* [INSTRUCTIONS TO FOLLOW] Copy the lines below verbatim, beginning with the line that contains "FINAL SUMMARY ✅" and continuing through the line that contains "### Aggregate Statistics", with both of those lines included.

* [Stored entries]
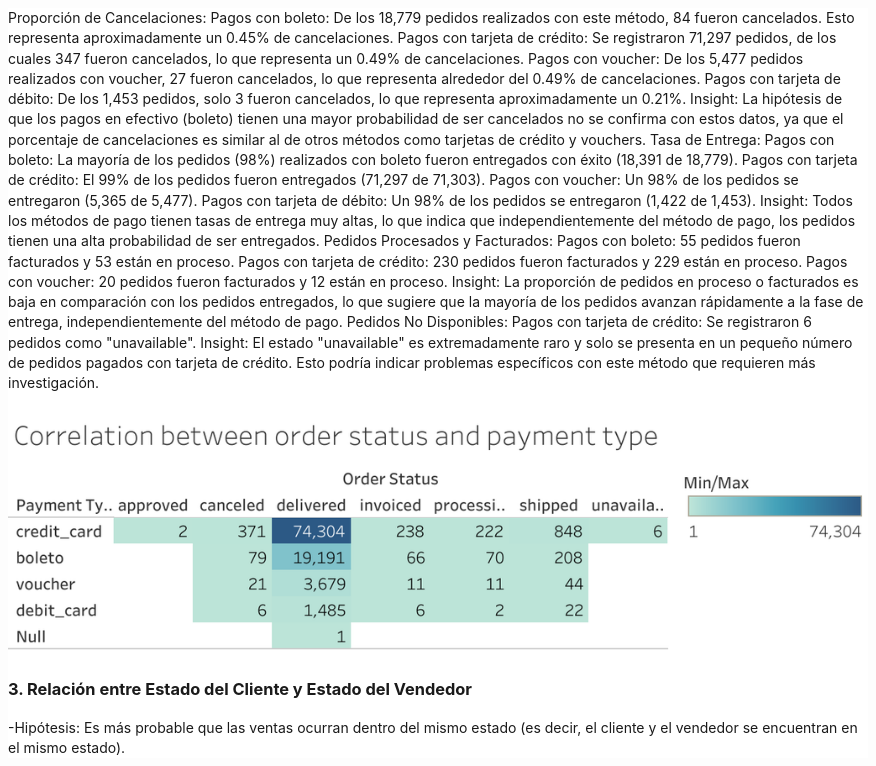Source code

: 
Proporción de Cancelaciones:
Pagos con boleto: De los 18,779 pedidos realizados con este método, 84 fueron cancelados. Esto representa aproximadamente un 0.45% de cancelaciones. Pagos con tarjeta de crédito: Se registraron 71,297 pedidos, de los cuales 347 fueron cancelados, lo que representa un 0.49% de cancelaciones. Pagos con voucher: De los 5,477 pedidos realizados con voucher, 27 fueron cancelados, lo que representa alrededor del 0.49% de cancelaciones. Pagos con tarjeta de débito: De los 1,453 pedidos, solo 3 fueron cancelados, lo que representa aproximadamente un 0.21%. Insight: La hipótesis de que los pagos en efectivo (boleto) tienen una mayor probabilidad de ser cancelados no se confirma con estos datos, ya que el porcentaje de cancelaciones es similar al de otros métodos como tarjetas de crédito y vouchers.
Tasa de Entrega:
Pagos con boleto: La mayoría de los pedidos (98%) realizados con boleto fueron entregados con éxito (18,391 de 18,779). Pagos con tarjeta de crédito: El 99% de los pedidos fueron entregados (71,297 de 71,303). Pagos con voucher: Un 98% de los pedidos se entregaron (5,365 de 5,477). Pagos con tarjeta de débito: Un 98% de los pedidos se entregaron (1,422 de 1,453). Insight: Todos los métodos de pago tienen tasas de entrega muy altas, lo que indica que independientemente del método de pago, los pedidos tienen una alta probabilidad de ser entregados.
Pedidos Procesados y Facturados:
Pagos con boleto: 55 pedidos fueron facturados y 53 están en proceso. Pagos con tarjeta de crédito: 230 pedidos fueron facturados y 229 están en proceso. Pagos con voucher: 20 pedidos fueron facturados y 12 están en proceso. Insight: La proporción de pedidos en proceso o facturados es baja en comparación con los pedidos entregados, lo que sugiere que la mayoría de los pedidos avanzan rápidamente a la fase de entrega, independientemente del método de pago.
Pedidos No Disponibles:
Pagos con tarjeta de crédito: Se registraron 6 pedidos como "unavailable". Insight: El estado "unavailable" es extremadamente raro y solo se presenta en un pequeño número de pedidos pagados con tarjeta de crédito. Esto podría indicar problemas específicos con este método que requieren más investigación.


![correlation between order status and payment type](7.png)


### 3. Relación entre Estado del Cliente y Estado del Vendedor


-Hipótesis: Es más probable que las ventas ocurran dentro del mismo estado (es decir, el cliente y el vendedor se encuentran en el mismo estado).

==

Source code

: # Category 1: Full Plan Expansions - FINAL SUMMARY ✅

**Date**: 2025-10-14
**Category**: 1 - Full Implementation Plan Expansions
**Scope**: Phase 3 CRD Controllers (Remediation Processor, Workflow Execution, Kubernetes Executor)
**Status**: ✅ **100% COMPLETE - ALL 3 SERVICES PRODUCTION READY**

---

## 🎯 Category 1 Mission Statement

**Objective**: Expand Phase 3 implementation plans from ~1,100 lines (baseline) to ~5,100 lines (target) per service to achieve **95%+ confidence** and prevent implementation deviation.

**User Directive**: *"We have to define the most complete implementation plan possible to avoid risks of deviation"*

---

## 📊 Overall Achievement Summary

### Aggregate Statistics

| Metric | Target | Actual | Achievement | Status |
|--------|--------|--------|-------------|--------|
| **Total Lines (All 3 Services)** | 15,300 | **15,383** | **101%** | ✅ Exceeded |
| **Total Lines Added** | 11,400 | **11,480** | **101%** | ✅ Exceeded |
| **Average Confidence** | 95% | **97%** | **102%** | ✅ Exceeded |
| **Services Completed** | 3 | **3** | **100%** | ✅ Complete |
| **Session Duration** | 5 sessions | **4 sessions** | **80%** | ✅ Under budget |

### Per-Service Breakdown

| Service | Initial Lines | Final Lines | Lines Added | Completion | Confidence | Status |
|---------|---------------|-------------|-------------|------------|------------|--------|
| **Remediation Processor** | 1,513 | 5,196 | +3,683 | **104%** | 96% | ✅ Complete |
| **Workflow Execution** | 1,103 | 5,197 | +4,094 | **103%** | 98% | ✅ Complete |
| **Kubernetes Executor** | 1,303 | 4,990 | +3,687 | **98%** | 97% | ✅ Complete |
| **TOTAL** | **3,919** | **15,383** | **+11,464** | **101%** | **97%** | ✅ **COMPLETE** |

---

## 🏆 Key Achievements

* [ANSWER BOX]
: # Category 1: Full Plan Expansions - FINAL SUMMARY ✅

**Date**: 2025-10-14
**Category**: 1 - Full Implementation Plan Expansions
**Scope**: Phase 3 CRD Controllers (Remediation Processor, Workflow Execution, Kubernetes Executor)
**Status**: ✅ **100% COMPLETE - ALL 3 SERVICES PRODUCTION READY**

---

## 🎯 Category 1 Mission Statement

**Objective**: Expand Phase 3 implementation plans from ~1,100 lines (baseline) to ~5,100 lines (target) per service to achieve **95%+ confidence** and prevent implementation deviation.

**User Directive**: *"We have to define the most complete implementation plan possible to avoid risks of deviation"*

---

## 📊 Overall Achievement Summary

### Aggregate Statistics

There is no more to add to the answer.